WORK REQUIRED:
Output the listing word for word, minus images.

PROVIDED MATERIAL:
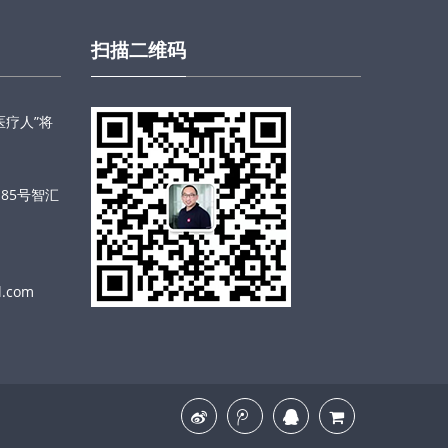
扫描二维码
医疗人”将
！
85号智汇
l.com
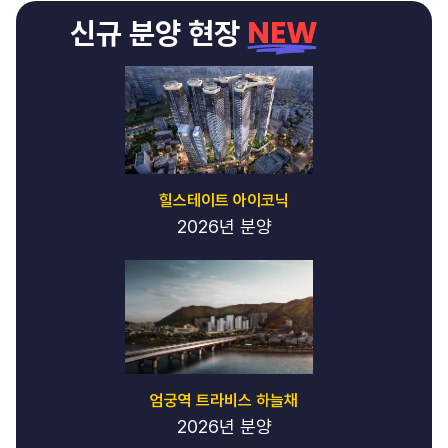
NEW
신규 분양 현장
힐스테이트 아이코닉
2026년 분양
엄궁역 트라비스 하늘채
2026년 분양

ANSWER FOR THIS EXERCISE:
扫描二维码
医疗人”将
！
85号智汇
l.com
NEW
신규 분양 현장
힐스테이트 아이코닉
2026년 분양
엄궁역 트라비스 하늘채
2026년 분양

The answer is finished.